The S4H team has investigated the dry-joint interface stiffness and damping parameters of block-based structures. A new experimental procedure based on vibration tests has been proposed to identify such properties. A novel methodology to correlate the numerical viscous damping with the analytical coefficient of restitution for the dynamic analysis of rocking structures based on extensive numerical simulations was developed. It also revealed the conditions under which rocking motion terminates even when the structure is still subjected to ground motion. The team demonstrated the great impact of low dry-joint stiffness on the seismic capacity of masonry structures, underlining that current design recommendations are not appropriate for these structures. An extensive experimental campaign has been carried out to characterise the mechanics of dry-joint interfaces. Based on such outcomes, numerical models were constructed, and interface stiffness and damping were quantified.
In addition to the real catalogue, a homogeneous simulated dataset covering a wide range of earthquake magnitude, distance and soil categories has been developed through the stochastic source-based approach. A novel stochastic site-based simulation methodology has also been proposed to simulate the low-frequency portion of records accurately. Machine-learning-based ground motion models have been developed to be integrated with the site-based approach for the simulation of scenario events in the next stages.

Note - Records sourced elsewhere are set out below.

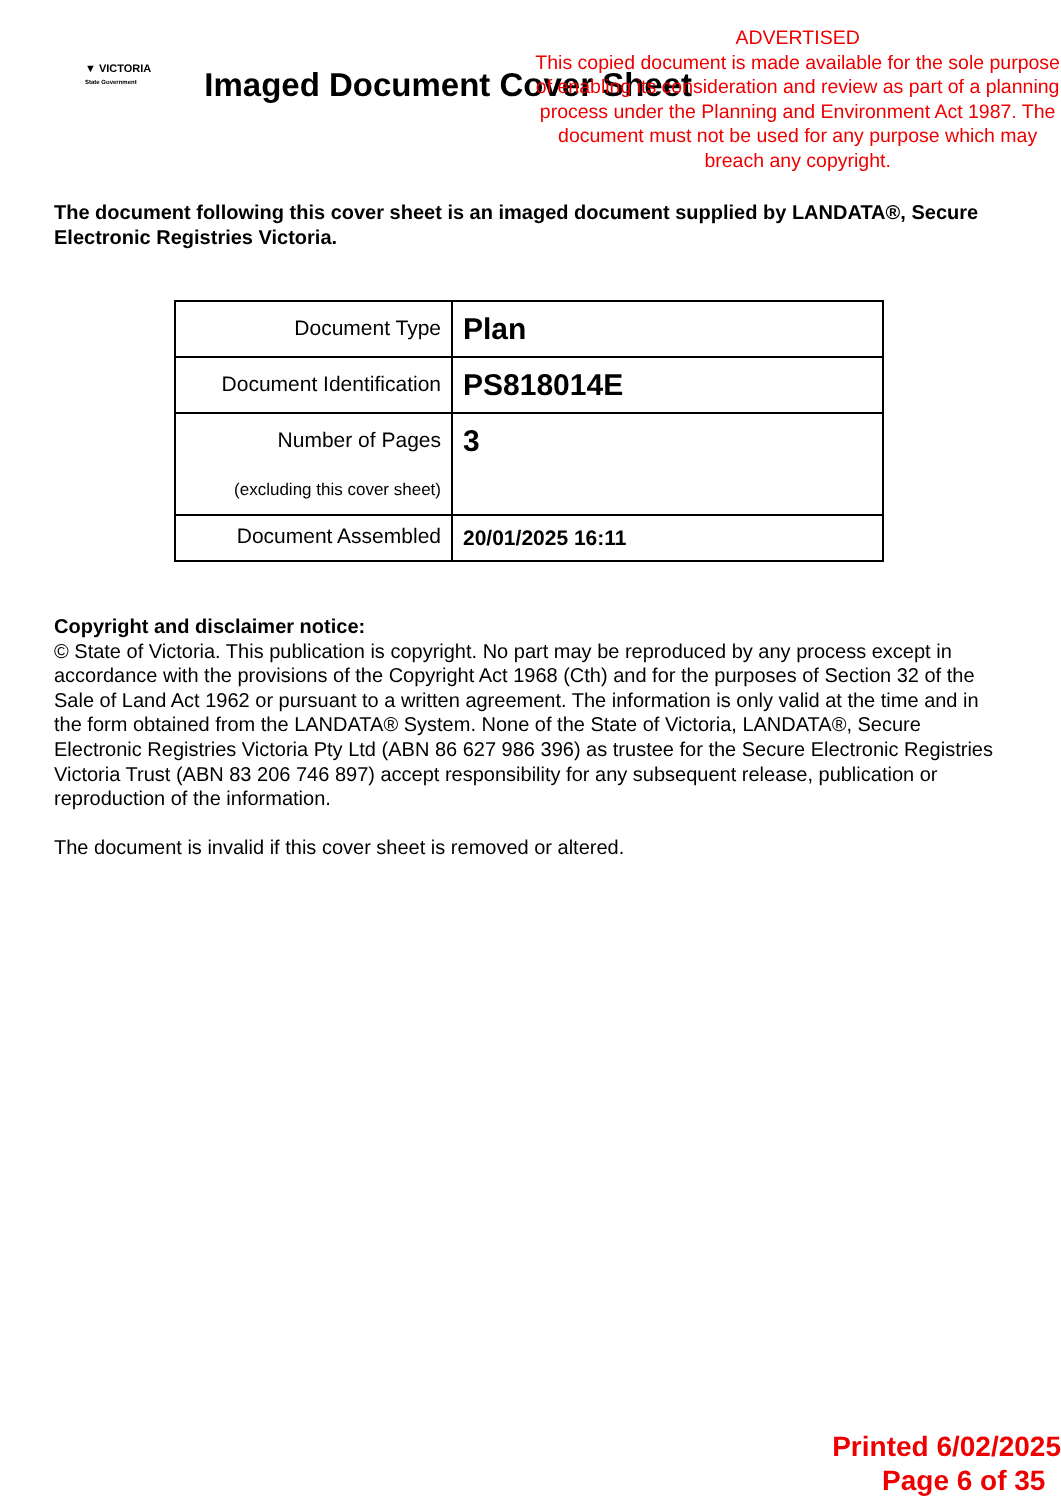▼ VICTORIA
State Government
Imaged Document Cover Sheet
ADVERTISED
This copied document is made available for the sole purpose of enabling its consideration and review as part of a planning process under the Planning and Environment Act 1987. The document must not be used for any purpose which may breach any copyright.
The document following this cover sheet is an imaged document supplied by LANDATA®, Secure Electronic Registries Victoria.
| Document Type | Plan |
| Document Identification | PS818014E |
| Number of Pages (excluding this cover sheet) | 3 |
| Document Assembled | 20/01/2025 16:11 |
Copyright and disclaimer notice:
© State of Victoria. This publication is copyright. No part may be reproduced by any process except in accordance with the provisions of the Copyright Act 1968 (Cth) and for the purposes of Section 32 of the Sale of Land Act 1962 or pursuant to a written agreement. The information is only valid at the time and in the form obtained from the LANDATA® System. None of the State of Victoria, LANDATA®, Secure Electronic Registries Victoria Pty Ltd (ABN 86 627 986 396) as trustee for the Secure Electronic Registries Victoria Trust (ABN 83 206 746 897) accept responsibility for any subsequent release, publication or reproduction of the information.
The document is invalid if this cover sheet is removed or altered.
Printed 6/02/2025
Page 6 of 35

The outcomes of these simulations are being used to understand the effect of signal characteristics on the response of masonry and rocking structures. For instance, the team investigated the seismic response of rocking structures through machine-learning algorithms. Additionally, the suitability of simulated datasets has been numerically tested for alternative masonry prototypes in assessing their seismic response in parallel to code-based ground motion selection and scaling. The team is also investigating the optimal intensity measures for probabilistic seismic assessment of masonry buildings considering both in-plane and out-of-plane responses to define suitable rules for selecting and scaling the ground motions.
Various engineering tools have been developed. A comprehensive limit analysis model for the failure of masonry corners has been developed based on the outcomes of tilting tests. A rapid tool for the seismic assessment of masonry structures, capable of combining limit analysis and rocking dynamics, has been proposed. The team has also provided a graphic tool capable of quickly generating masonry structures with various masonry patterns.

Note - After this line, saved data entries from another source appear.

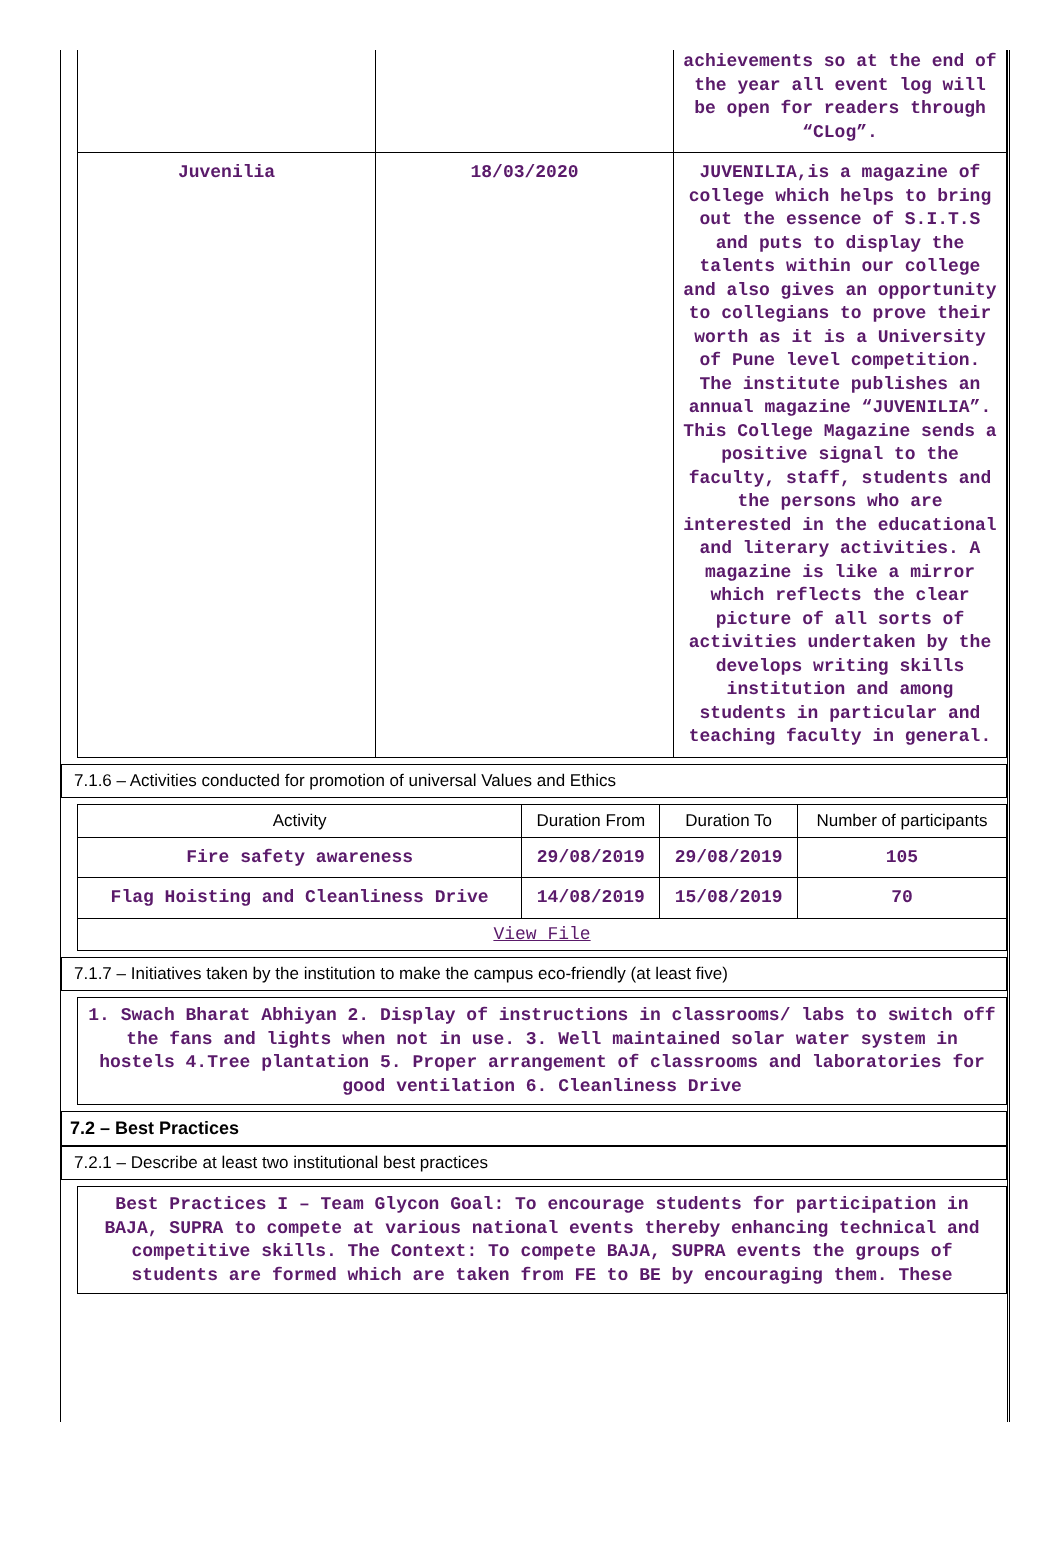| | | achievements so at the end of the year all event log will be open for readers through “CLog”. |
| Juvenilia | 18/03/2020 | JUVENILIA,is a magazine of college which helps to bring out the essence of S.I.T.S and puts to display the talents within our college and also gives an opportunity to collegians to prove their worth as it is a University of Pune level competition. The institute publishes an annual magazine “JUVENILIA”. This College Magazine sends a positive signal to the faculty, staff, students and the persons who are interested in the educational and literary activities. A magazine is like a mirror which reflects the clear picture of all sorts of activities undertaken by the develops writing skills institution and among students in particular and teaching faculty in general. |
7.1.6 – Activities conducted for promotion of universal Values and Ethics
| Activity | Duration From | Duration To | Number of participants |
| --- | --- | --- | --- |
| Fire safety awareness | 29/08/2019 | 29/08/2019 | 105 |
| Flag Hoisting and Cleanliness Drive | 14/08/2019 | 15/08/2019 | 70 |
| View File | | | |
7.1.7 – Initiatives taken by the institution to make the campus eco-friendly (at least five)
1. Swach Bharat Abhiyan 2. Display of instructions in classrooms/ labs to switch off the fans and lights when not in use. 3. Well maintained solar water system in hostels 4.Tree plantation 5. Proper arrangement of classrooms and laboratories for good ventilation 6. Cleanliness Drive
7.2 – Best Practices
7.2.1 – Describe at least two institutional best practices
Best Practices I – Team Glycon Goal: To encourage students for participation in BAJA, SUPRA to compete at various national events thereby enhancing technical and competitive skills. The Context: To compete BAJA, SUPRA events the groups of students are formed which are taken from FE to BE by encouraging them. These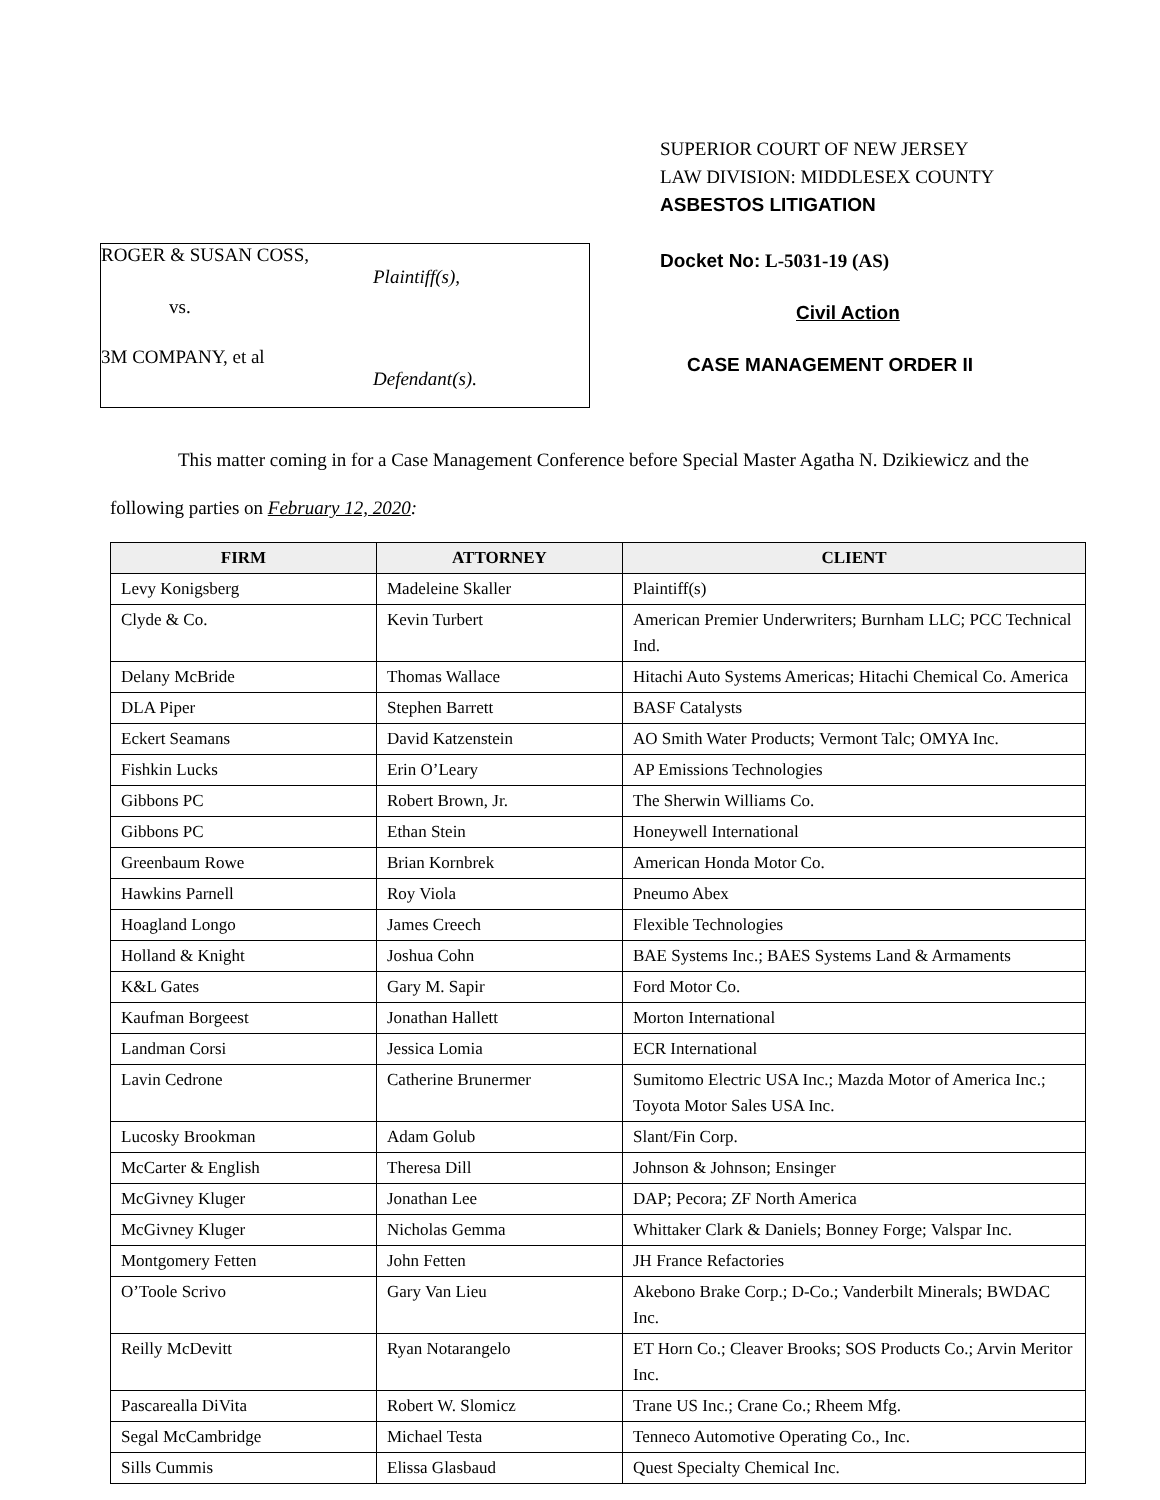ROGER & SUSAN COSS,
Plaintiff(s),
vs.
3M COMPANY, et al
Defendant(s).
SUPERIOR COURT OF NEW JERSEY
LAW DIVISION: MIDDLESEX COUNTY
ASBESTOS LITIGATION
Docket No: L-5031-19 (AS)
Civil Action
CASE MANAGEMENT ORDER II
This matter coming in for a Case Management Conference before Special Master Agatha N. Dzikiewicz and the following parties on February 12, 2020:
| FIRM | ATTORNEY | CLIENT |
| --- | --- | --- |
| Levy Konigsberg | Madeleine Skaller | Plaintiff(s) |
| Clyde & Co. | Kevin Turbert | American Premier Underwriters; Burnham LLC; PCC Technical Ind. |
| Delany McBride | Thomas Wallace | Hitachi Auto Systems Americas; Hitachi Chemical Co. America |
| DLA Piper | Stephen Barrett | BASF Catalysts |
| Eckert Seamans | David Katzenstein | AO Smith Water Products; Vermont Talc; OMYA Inc. |
| Fishkin Lucks | Erin O’Leary | AP Emissions Technologies |
| Gibbons PC | Robert Brown, Jr. | The Sherwin Williams Co. |
| Gibbons PC | Ethan Stein | Honeywell International |
| Greenbaum Rowe | Brian Kornbrek | American Honda Motor Co. |
| Hawkins Parnell | Roy Viola | Pneumo Abex |
| Hoagland Longo | James Creech | Flexible Technologies |
| Holland & Knight | Joshua Cohn | BAE Systems Inc.; BAES Systems Land & Armaments |
| K&L Gates | Gary M. Sapir | Ford Motor Co. |
| Kaufman Borgeest | Jonathan Hallett | Morton International |
| Landman Corsi | Jessica Lomia | ECR International |
| Lavin Cedrone | Catherine Brunermer | Sumitomo Electric USA Inc.; Mazda Motor of America Inc.; Toyota Motor Sales USA Inc. |
| Lucosky Brookman | Adam Golub | Slant/Fin Corp. |
| McCarter & English | Theresa Dill | Johnson & Johnson; Ensinger |
| McGivney Kluger | Jonathan Lee | DAP; Pecora; ZF North America |
| McGivney Kluger | Nicholas Gemma | Whittaker Clark & Daniels; Bonney Forge; Valspar Inc. |
| Montgomery Fetten | John Fetten | JH France Refactories |
| O’Toole Scrivo | Gary Van Lieu | Akebono Brake Corp.; D-Co.; Vanderbilt Minerals; BWDAC Inc. |
| Reilly McDevitt | Ryan Notarangelo | ET Horn Co.; Cleaver Brooks; SOS Products Co.; Arvin Meritor Inc. |
| Pascarealla DiVita | Robert W. Slomicz | Trane US Inc.; Crane Co.; Rheem Mfg. |
| Segal McCambridge | Michael Testa | Tenneco Automotive Operating Co., Inc. |
| Sills Cummis | Elissa Glasbaud | Quest Specialty Chemical Inc. |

Finally, novel time-based vulnerability curves for the out-of-plane seismic safety assessment have been developed, providing the capacity for different out-of-plane geometric indexes and their seismic response for a wide range of seismicity levels in Europe. Additionally, numerical fragility curves have been derived through a probabilistic performance-based seismic framework and supported by stochastic seismic signals to evaluate the expected damage in regions with limited recorded seismic activity.